Discours du président américain John Fitzgerald Kennedy, prononcé à Berlin-Ouest le 26 juin 1963. (Extraits adaptés pour le niveau 3ème)
1. Présentez le document : quelle est sa nature, qui est l'auteur, à quelle date et dans quel contexte est-il prononcé ? (3 pts)
2. À quel « mur » Kennedy fait-il référence ? Rappelez quand et pourquoi il a été construit. (3 pts)
3. D'après le document, quels sont les deux « mondes » qui s'opposent ? Expliquez cette opposition à l'aide de vos connaissances. (4 pts)
4. Kennedy affirme : « Nous n'avons jamais eu besoin d'ériger un mur pour empêcher notre peuple de s'enfuir. » Quel argument utilise-t-il ici pour critiquer le bloc de l'Est ? (3 pts)
5. En quoi ce discours est-il un outil de propagande dans le contexte de la guerre froide ? (2 pts)
1. Présentation du document (3 pts)
Ce document est un discours politique prononcé par le président américain John Fitzgerald Kennedy le 26 juin 1963 à Berlin-Ouest.
Le contexte est celui de la guerre froide (1947-1991), période de tensions entre les États-Unis et l'URSS sans affrontement direct.

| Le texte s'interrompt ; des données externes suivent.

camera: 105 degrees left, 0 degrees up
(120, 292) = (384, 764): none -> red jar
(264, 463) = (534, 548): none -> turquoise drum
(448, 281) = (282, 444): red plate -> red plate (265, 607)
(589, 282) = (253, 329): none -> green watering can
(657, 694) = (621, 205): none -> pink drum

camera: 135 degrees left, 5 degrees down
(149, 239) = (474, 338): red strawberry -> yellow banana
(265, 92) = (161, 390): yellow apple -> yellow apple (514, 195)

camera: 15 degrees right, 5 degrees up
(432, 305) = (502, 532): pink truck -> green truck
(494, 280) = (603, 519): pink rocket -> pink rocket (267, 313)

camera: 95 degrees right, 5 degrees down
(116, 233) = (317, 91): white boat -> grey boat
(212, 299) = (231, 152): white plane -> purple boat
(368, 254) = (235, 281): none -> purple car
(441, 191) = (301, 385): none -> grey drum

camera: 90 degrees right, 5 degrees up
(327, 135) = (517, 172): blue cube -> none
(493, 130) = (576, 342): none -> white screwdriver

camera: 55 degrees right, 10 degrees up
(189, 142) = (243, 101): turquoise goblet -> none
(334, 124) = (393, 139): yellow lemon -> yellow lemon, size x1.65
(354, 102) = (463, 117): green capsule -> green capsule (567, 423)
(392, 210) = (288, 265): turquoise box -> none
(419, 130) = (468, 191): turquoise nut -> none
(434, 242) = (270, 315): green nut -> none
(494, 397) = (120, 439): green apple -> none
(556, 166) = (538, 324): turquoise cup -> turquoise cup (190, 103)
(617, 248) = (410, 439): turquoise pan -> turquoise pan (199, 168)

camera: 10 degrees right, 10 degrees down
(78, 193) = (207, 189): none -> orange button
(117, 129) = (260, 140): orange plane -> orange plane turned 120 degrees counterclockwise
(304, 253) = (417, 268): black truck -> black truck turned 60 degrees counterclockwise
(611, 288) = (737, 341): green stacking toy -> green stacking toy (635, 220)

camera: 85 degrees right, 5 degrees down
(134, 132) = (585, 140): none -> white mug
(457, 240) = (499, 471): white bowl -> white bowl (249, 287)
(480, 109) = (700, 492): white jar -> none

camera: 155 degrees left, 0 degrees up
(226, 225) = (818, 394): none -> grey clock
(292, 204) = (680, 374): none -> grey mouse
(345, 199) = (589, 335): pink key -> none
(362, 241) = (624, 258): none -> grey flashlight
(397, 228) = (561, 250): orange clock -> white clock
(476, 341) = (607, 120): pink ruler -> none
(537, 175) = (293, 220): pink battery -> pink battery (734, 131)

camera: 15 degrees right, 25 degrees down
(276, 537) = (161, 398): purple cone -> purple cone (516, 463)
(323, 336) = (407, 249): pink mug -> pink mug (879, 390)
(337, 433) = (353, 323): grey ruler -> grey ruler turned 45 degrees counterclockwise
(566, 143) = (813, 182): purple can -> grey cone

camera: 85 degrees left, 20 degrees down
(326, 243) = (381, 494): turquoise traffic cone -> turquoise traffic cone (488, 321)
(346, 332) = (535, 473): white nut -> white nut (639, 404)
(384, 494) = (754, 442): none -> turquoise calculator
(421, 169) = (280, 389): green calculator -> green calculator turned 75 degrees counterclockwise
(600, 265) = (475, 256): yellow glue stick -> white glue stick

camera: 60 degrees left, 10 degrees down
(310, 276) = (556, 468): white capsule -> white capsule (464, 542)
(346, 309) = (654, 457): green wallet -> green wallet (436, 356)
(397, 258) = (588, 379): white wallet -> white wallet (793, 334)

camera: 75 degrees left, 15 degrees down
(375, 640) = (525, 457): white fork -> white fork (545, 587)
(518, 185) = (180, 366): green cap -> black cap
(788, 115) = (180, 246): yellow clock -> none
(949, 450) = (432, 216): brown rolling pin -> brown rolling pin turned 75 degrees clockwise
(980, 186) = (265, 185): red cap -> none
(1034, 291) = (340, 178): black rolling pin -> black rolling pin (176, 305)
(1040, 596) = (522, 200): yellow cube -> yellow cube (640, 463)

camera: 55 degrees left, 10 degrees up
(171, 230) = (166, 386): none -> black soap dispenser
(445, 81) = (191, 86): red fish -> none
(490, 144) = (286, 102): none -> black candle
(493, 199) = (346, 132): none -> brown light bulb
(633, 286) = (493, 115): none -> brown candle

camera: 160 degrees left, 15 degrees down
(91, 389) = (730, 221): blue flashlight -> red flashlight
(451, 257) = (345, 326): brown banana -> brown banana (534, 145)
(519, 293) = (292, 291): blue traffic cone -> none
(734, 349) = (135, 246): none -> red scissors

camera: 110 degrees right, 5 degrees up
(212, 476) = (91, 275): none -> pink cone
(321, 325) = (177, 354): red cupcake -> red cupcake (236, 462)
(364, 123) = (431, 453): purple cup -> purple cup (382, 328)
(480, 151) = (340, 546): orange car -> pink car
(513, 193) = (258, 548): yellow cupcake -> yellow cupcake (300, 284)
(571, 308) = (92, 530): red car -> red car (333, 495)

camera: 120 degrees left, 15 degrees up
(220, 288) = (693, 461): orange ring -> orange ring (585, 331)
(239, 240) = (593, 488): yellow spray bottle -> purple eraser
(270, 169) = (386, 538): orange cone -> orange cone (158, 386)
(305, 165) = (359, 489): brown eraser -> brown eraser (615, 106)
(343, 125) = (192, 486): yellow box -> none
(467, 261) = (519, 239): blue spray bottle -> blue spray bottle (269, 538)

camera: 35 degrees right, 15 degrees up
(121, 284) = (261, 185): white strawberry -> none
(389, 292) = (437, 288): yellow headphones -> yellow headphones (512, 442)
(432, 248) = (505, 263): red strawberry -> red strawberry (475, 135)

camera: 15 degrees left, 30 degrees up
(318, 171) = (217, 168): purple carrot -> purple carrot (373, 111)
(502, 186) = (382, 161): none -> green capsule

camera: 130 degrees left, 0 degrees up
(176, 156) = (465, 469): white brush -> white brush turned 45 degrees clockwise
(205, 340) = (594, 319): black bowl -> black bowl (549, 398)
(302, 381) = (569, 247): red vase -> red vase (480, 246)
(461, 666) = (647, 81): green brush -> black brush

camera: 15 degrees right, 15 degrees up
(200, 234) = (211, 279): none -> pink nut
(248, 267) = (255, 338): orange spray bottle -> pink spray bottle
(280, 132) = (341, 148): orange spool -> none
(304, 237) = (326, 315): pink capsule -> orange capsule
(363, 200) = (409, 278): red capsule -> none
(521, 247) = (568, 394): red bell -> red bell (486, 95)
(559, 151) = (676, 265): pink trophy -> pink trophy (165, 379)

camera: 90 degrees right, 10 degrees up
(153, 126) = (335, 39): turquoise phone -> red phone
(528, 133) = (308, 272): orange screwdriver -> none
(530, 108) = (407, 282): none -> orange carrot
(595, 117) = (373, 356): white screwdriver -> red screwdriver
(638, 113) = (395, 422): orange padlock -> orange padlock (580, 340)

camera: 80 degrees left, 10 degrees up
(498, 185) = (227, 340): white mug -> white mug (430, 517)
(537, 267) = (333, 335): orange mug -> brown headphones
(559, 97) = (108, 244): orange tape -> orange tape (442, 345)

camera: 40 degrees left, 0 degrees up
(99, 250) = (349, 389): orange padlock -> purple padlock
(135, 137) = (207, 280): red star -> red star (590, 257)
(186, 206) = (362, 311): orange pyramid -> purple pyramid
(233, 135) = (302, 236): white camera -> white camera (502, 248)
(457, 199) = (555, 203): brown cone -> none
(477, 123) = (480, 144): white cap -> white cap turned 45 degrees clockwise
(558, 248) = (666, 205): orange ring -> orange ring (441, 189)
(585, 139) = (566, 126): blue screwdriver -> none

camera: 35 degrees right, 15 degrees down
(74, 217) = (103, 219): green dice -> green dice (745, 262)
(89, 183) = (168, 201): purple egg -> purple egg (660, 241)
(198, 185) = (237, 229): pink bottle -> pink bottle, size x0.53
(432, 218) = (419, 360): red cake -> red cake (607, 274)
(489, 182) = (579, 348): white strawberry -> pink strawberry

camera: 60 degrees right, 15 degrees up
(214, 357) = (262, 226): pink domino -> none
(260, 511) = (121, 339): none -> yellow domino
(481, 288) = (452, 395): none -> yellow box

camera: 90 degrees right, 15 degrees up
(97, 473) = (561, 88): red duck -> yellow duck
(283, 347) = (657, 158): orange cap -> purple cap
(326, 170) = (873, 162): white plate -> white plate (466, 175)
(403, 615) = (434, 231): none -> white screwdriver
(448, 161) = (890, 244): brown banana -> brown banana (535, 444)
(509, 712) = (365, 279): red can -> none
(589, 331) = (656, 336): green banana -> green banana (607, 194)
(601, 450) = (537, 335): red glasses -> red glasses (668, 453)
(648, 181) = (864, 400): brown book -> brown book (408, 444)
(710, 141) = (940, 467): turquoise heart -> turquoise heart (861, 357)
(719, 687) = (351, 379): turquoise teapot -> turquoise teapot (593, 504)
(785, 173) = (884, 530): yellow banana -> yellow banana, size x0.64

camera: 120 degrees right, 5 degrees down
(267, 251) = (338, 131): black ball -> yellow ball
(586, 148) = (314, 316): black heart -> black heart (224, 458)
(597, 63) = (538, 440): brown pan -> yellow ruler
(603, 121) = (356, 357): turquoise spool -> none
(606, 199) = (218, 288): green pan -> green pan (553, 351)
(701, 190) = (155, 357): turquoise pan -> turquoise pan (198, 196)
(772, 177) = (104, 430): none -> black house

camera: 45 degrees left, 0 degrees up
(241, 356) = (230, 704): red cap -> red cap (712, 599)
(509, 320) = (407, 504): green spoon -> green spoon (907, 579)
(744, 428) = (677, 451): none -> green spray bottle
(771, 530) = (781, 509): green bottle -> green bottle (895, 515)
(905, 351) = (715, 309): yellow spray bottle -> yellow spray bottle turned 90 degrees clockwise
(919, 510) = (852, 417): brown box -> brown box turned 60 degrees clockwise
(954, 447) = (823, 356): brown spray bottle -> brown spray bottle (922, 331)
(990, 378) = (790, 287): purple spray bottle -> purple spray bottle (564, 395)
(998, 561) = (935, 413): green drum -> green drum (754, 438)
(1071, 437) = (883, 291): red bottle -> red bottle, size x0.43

Berlin est au cœur de cette rivalité : la ville est divisée en deux depuis 1945 (secteur ouest / secteur est). En 1961, l'URSS a fait construire le mur de Berlin pour empêcher les habitants de l'Est de fuir vers l'Ouest. Kennedy se rend à Berlin-Ouest pour affirmer le soutien américain.
2. Le mur de Berlin (3 pts)
Kennedy fait référence au mur de Berlin, construit en août 1961 par les autorités de l'Allemagne de l'Est (RDA), sur ordre de l'URSS. Il a été érigé pour empêcher les Allemands de l'Est de fuir vers l'Ouest : entre 1949 et 1961, environ 3 millions de personnes avaient quitté la RDA. Le mur de Berlin est devenu le symbole de la division du monde en deux blocs pendant la guerre froide.
3. Les deux mondes qui s'opposent (4 pts)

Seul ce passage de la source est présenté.